A modern fluoroscope still uses X-rays but the fluorescent screen has been replaced with a digital detector that sends the images to a computer to be displayed on a screen. The images it produces look very similar to other types of black and white, X-ray imaging. The biggest differentiator between fluoroscopy and general radiography is the real-time capability of fluoroscopy. Images can be captured and displayed continuously during a procedure to show a live video or a series of images can be taken and displayed in real-time.
The machine we use at Integrated Sports & Spine is called a C-Arm because of its C-shape. It can be adjusted in several different directions and angles, during the procedure, in order to see the same location from a different perspective. They take a series of images as they insert and guide the needle to the exact right place. Having our own C-Arm allows us to perform almost all our interventional procedures right in our office. This can save the patient thousands of dollars versus going to a surgery center.
What to Expect During Your Procedure
When you arrive to our office you will be take to our procedure suite.

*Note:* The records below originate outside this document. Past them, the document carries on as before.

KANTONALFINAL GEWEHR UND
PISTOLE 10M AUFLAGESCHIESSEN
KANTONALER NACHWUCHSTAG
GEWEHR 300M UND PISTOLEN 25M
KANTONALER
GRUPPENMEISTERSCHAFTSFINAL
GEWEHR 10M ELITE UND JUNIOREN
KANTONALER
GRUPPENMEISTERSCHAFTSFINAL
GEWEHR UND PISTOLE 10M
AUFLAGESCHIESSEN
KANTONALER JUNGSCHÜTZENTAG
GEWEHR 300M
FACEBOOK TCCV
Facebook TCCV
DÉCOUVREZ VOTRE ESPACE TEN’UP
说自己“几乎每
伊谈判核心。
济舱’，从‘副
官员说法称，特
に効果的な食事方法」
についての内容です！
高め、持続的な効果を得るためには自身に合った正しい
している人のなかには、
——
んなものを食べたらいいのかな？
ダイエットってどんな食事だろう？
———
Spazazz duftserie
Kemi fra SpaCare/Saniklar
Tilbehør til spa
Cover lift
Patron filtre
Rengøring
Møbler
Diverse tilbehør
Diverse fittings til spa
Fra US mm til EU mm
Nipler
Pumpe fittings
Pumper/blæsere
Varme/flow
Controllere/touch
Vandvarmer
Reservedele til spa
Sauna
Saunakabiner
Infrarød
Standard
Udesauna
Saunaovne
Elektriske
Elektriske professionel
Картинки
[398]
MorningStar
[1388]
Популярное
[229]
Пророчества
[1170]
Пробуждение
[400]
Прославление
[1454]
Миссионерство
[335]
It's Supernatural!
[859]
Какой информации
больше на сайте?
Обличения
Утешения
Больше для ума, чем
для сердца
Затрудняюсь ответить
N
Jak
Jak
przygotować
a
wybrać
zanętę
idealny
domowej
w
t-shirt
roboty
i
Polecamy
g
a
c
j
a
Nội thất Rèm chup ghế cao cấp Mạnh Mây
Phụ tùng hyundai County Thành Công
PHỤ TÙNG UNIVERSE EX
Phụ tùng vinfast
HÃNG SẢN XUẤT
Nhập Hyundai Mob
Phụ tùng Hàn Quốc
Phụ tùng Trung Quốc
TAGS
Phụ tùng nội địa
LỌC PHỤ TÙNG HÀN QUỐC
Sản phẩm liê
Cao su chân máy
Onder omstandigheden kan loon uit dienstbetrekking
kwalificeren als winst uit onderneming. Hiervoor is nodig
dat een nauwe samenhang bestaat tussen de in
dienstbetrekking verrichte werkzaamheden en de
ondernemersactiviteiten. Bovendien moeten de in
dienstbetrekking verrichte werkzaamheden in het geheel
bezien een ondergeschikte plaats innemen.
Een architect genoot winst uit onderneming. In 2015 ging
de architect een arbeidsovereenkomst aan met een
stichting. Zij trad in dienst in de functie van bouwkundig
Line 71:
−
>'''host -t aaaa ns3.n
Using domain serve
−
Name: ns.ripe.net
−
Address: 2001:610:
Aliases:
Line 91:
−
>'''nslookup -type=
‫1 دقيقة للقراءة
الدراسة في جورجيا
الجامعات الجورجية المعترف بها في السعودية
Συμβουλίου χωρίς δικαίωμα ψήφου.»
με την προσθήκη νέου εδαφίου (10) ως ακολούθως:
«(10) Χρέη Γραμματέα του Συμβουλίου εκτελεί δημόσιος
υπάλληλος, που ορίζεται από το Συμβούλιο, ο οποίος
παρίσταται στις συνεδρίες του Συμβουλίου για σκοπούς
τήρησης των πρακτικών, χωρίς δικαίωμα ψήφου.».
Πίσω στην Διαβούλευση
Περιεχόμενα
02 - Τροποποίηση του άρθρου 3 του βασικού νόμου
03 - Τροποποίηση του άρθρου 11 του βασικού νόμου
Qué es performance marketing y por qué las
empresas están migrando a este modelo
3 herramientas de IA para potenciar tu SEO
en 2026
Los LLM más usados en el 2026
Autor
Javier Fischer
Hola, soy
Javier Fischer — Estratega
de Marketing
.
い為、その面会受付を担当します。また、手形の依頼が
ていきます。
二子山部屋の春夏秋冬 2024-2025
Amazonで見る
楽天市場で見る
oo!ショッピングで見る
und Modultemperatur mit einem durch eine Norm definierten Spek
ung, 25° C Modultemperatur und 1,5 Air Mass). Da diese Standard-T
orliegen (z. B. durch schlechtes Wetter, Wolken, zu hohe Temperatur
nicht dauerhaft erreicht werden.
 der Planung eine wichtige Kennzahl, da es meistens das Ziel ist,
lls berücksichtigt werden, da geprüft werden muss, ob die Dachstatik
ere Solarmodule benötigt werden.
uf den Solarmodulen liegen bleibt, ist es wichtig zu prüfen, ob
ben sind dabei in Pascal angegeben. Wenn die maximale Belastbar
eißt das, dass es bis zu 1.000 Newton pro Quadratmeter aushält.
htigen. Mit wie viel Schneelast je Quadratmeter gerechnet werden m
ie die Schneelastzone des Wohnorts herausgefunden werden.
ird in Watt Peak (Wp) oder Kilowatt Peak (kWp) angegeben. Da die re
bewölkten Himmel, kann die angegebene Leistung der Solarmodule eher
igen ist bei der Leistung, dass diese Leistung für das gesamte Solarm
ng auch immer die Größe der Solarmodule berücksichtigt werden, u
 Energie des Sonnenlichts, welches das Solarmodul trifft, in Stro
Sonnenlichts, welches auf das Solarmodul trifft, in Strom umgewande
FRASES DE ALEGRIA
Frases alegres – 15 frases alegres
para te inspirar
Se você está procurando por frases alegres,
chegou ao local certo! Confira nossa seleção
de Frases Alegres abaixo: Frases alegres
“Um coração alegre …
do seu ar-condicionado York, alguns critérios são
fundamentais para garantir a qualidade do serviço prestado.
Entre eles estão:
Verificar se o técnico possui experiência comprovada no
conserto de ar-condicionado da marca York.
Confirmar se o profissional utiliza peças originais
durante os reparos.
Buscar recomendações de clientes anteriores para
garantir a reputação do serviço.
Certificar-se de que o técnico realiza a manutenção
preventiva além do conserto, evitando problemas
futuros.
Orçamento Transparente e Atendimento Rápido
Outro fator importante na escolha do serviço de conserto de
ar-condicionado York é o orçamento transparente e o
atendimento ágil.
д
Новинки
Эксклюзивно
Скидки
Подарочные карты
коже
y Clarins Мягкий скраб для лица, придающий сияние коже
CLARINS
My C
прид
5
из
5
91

Your vitals will be taken, just like every visit. When your provider comes into the room they will direct you to lay face down on the imaging table. The area along your spine that is receiving the injection will be cleaned and numbed. The provider with then use the fluoroscope to guide the needle into place and inject the medication. The needles are removed and the injection site is covered with small band-aids. The entire process usually takes less than fifteen minutes.